YOUR GOAL =
Write out the lines below again, with "kingdom" replaced by "realm" everywhere and nothing else changed. Leave the pictures out.
· · · ·
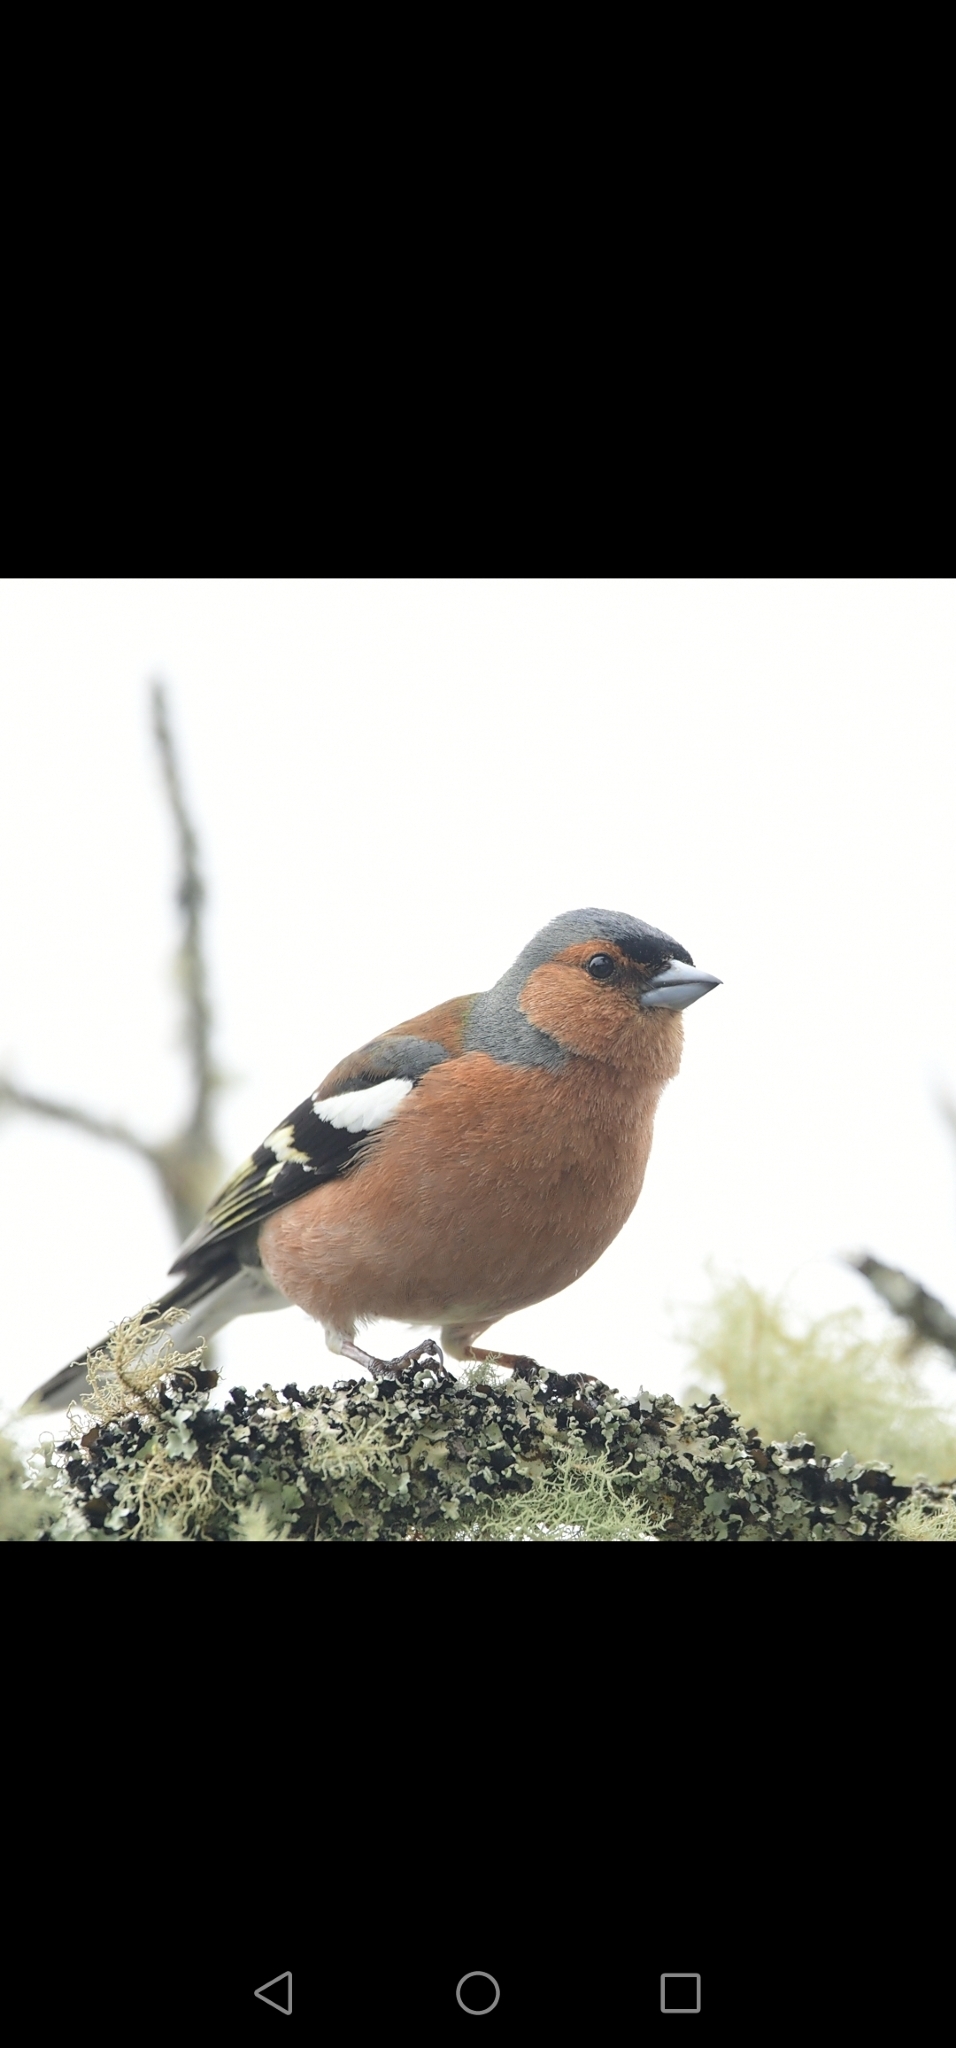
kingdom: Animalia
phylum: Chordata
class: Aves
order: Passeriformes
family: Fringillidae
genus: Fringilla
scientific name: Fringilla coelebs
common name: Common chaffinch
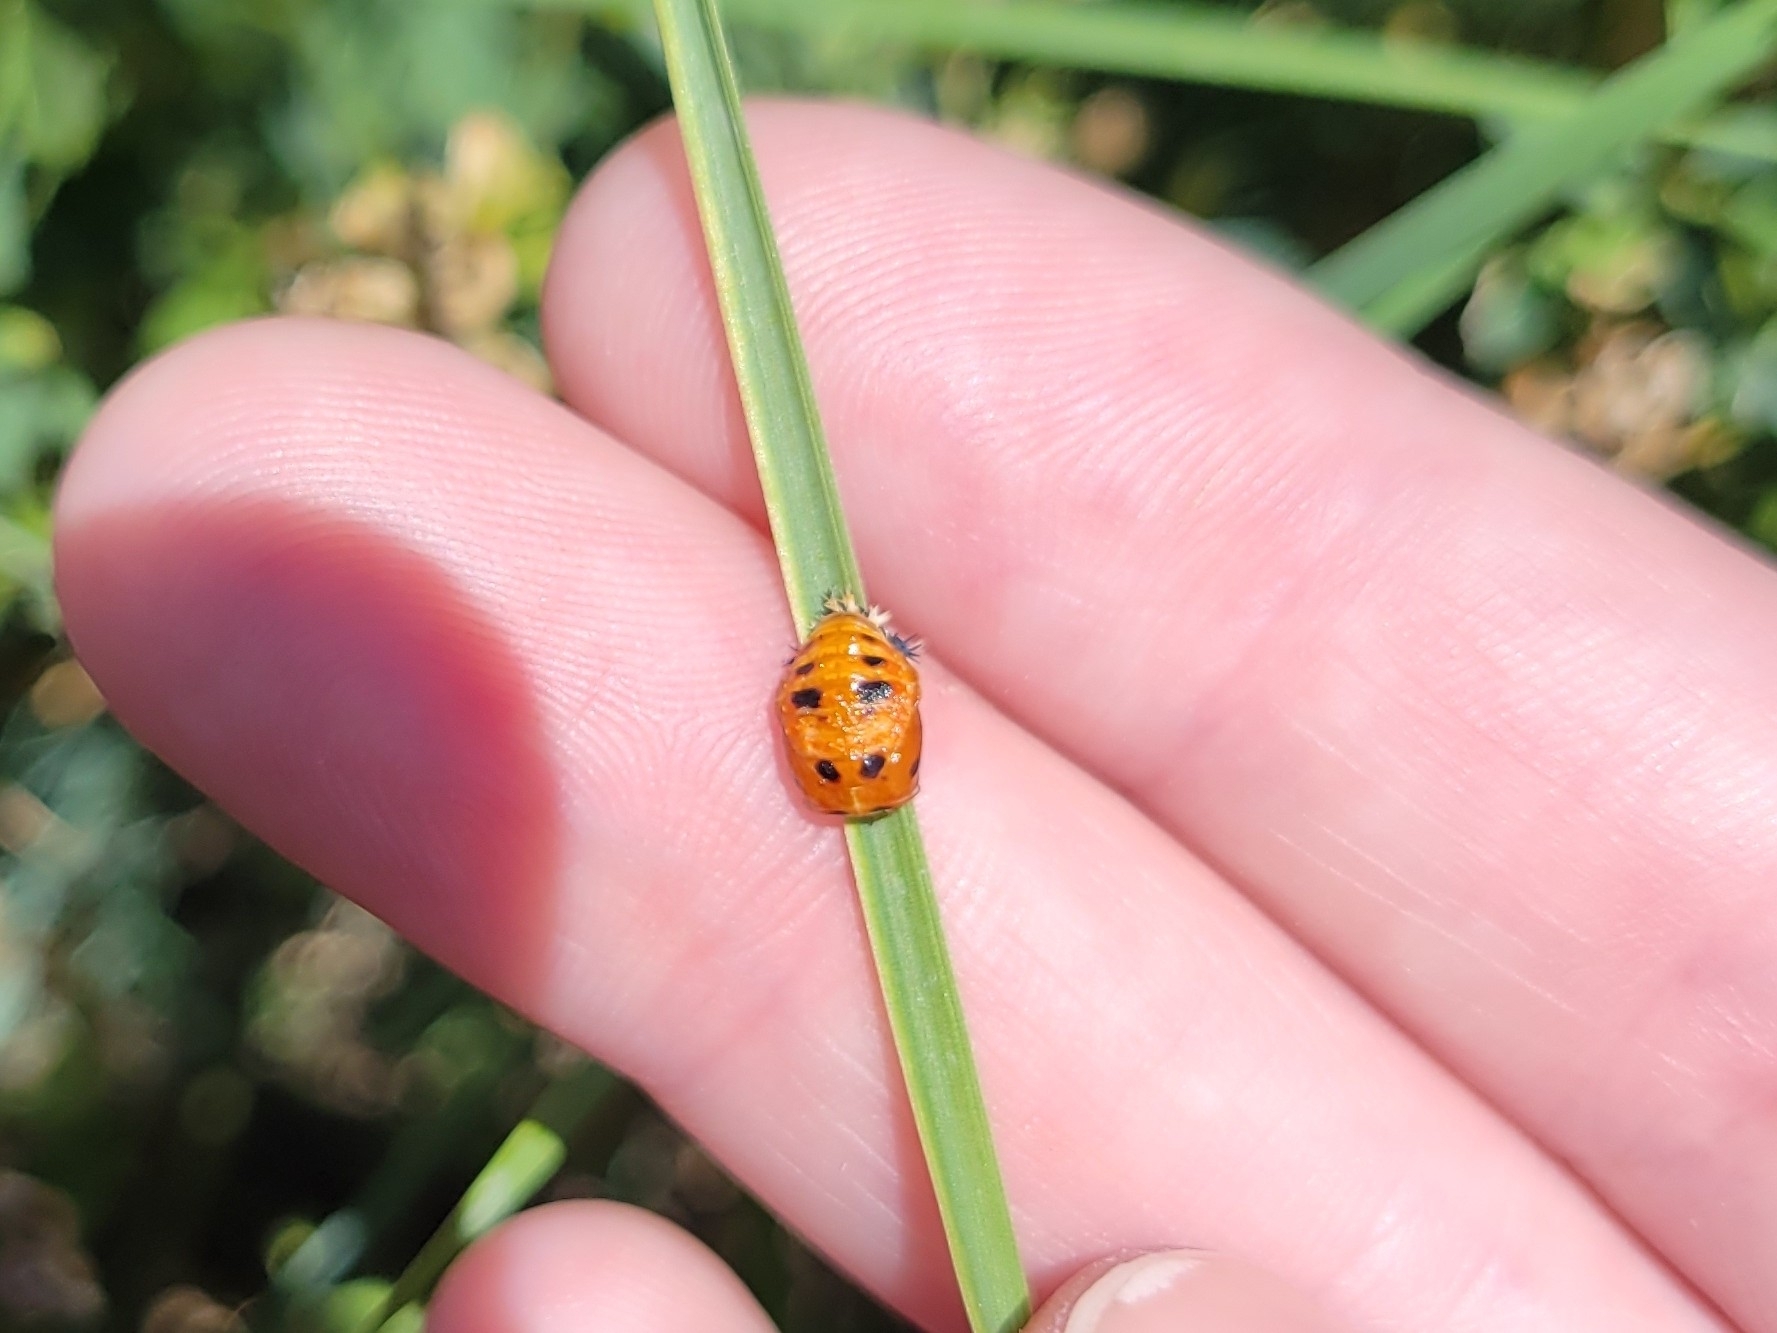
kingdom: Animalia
· · · ·
OUTPUT OF THE EXERCISE =
realm: Animalia
phylum: Chordata
class: Aves
order: Passeriformes
family: Fringillidae
genus: Fringilla
scientific name: Fringilla coelebs
common name: Common chaffinch
realm: Animalia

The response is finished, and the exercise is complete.